ACTION ITEM:
From the piece on medical debt and credit scores below, extract the passage from "3. The Rise" up to and including "credit spending (BNPL).", copying it word for word.

TEXT UNDER STUDY:
2. FICO scores and medical bills 

When it comes to FICO scores, medical debt has played a big role in personal bankruptcies and some Americans’ inability to dig out of mounting medical bills on top of other household spending. In January 2025, the Biden-Harris White House announced that the Consumer Financial Protection Board (CFPB) would remove  medical spending from U.S. consumers’ FICO score calculations, asserting in her announcement that,

“States and localities have leveraged American Rescue Plan (ARP) funds to support the elimination of over $1 billion in medical debt for more than 700,000 Americans. These actions build on the Vice President’s (Harris’s) call to action for states to reduce the burden of medical debt, including by directly purchasing the debt from providers and third parties. Overall, jurisdictions are on track to eliminate roughly $15 billion in medical debt for up to nearly 6 million Americans.
 
“No one should be denied economic opportunity because they got sick or experienced a medical emergency. That is why President Biden and I cancelled over $1 billion in medical debt – part of our overall plan to forgive $7 billion by 2026 – with support from our American Rescue Plan.”

In our “Don’t Blink” era of breaking news emanating from the White House many times of the day, President Trump’s administration overall approach to deregulating financial services and cutting much of the CFPB staff and budget led to a July 2025 lawsuit judgment reversing the Biden policy on medical debt such that medical bills are now being added back into FICO scores.

 

 

 

 

 

 

 

 

 

 

 

3. The Rise of Cute Debt (BNPL)

Add into the mix the so-called “Rise of Cute Debt,” as coined by The Atlantic essayist Annie Joy Williams this month in the magazine. The rise that Annie talks about is that of women taking on debt through “buy now, pay later” credit spending (BNPL).

Women’s financial health in the U.S. tends to be lower than men’s across most metrics, from current salary levels (#payequity) to lifelong savings being less than men’s (think: the time value of money compounding each year, but lower salaries at work). “Cute debt” in the form of buy now, pay later can creep up for people (in this case, women consumers) and bite into everyday spending for basic needs – home payments or rent, utilities, food – compounded negatively by inflation and tariff impacts of upward-priced goods.

AVAILABLE DATA:
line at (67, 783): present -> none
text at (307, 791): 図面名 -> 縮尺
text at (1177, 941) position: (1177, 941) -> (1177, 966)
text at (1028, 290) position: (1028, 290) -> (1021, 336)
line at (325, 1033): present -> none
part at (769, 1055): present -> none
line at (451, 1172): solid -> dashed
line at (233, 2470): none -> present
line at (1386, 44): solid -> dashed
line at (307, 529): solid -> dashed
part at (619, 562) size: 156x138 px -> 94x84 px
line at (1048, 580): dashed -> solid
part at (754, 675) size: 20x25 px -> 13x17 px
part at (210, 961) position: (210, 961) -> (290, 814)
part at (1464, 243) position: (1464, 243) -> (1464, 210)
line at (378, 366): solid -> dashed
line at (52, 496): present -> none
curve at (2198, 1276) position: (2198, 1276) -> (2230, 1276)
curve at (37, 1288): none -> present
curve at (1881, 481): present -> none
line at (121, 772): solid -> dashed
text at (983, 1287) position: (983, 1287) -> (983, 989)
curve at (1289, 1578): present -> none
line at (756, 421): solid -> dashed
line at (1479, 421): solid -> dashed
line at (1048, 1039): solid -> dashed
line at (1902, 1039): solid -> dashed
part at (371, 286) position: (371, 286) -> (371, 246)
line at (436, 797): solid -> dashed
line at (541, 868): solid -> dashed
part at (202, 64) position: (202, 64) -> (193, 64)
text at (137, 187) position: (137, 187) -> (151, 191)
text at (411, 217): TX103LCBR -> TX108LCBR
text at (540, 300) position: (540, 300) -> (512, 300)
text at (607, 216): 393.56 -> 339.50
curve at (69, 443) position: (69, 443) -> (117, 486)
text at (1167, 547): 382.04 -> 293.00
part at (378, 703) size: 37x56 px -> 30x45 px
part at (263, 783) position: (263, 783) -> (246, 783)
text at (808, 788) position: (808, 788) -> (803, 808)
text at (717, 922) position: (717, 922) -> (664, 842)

RESULT:
3. The Rise of Cute Debt (BNPL)

Add into the mix the so-called “Rise of Cute Debt,” as coined by The Atlantic essayist Annie Joy Williams this month in the magazine. The rise that Annie talks about is that of women taking on debt through “buy now, pay later” credit spending (BNPL).